Items listed in a dataset
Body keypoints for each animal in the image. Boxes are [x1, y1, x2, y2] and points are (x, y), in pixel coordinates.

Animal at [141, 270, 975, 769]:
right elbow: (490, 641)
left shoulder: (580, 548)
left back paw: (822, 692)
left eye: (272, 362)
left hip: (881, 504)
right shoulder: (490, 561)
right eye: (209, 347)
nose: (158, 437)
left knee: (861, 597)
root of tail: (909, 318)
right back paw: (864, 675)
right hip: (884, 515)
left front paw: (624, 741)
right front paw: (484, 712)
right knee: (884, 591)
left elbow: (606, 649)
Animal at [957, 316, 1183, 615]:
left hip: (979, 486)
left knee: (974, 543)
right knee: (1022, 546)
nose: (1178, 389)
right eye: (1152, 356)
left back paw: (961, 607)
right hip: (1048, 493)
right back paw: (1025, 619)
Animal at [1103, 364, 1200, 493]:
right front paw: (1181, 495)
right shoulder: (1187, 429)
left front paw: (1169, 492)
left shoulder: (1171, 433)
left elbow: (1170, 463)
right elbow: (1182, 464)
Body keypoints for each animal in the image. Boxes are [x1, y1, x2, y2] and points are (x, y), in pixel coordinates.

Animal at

==

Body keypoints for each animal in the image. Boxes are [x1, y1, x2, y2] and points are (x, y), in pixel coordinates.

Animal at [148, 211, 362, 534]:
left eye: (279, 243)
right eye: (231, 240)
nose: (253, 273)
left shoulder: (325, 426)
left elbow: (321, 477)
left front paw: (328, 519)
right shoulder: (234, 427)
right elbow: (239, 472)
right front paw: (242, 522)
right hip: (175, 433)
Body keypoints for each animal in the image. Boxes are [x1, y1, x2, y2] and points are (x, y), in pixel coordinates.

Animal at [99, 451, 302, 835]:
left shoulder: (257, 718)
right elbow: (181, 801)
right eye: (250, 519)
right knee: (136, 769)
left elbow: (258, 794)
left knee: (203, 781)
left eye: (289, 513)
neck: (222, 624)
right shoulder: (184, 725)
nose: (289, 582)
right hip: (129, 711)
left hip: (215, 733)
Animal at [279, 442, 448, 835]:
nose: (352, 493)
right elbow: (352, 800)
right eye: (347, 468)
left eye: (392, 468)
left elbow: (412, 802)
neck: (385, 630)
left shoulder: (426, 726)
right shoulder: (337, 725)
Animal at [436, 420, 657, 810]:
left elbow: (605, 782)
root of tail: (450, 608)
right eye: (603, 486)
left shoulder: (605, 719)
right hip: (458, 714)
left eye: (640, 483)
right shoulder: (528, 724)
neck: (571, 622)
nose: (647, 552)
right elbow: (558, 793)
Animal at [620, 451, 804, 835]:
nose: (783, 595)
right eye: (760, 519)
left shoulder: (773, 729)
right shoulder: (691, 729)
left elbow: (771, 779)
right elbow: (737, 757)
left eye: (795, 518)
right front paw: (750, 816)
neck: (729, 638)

...

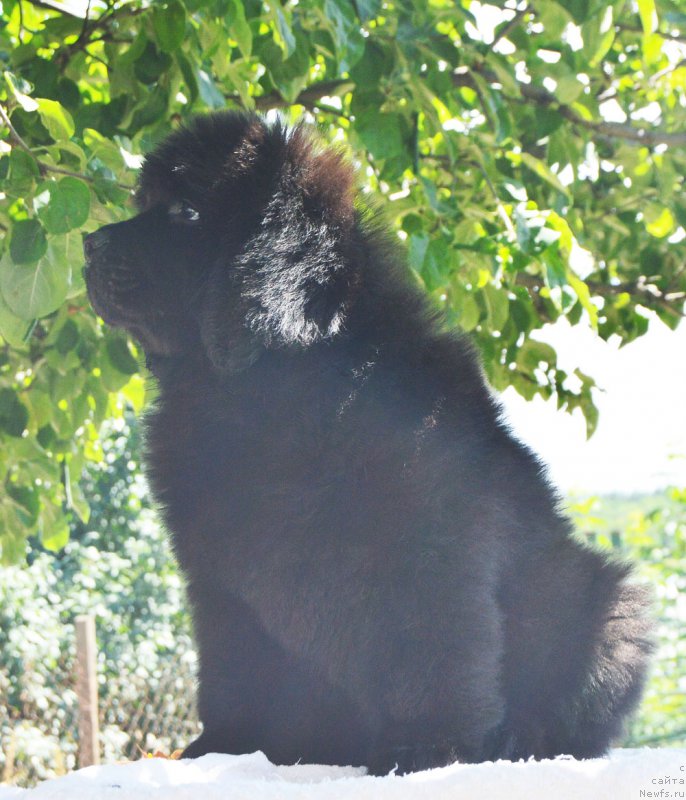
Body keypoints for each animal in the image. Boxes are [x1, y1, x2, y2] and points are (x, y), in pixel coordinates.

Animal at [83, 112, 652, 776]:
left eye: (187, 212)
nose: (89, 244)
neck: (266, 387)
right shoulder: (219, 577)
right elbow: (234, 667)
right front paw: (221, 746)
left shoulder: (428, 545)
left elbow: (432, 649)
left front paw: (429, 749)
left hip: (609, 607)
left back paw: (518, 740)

WORK TO BE COMPLETED:
What you give back should be exactly the lines of the data above from the line with "right elbow: (490, 641)" through the line with "right knee: (1022, 546)", both of those included, and nothing more.

EXERCISE SOLUTION:
right elbow: (490, 641)
left shoulder: (580, 548)
left back paw: (822, 692)
left eye: (272, 362)
left hip: (881, 504)
right shoulder: (490, 561)
right eye: (209, 347)
nose: (158, 437)
left knee: (861, 597)
root of tail: (909, 318)
right back paw: (864, 675)
right hip: (884, 515)
left front paw: (624, 741)
right front paw: (484, 712)
right knee: (884, 591)
left elbow: (606, 649)
Animal at [957, 316, 1183, 615]:
left hip: (979, 486)
left knee: (974, 543)
right knee: (1022, 546)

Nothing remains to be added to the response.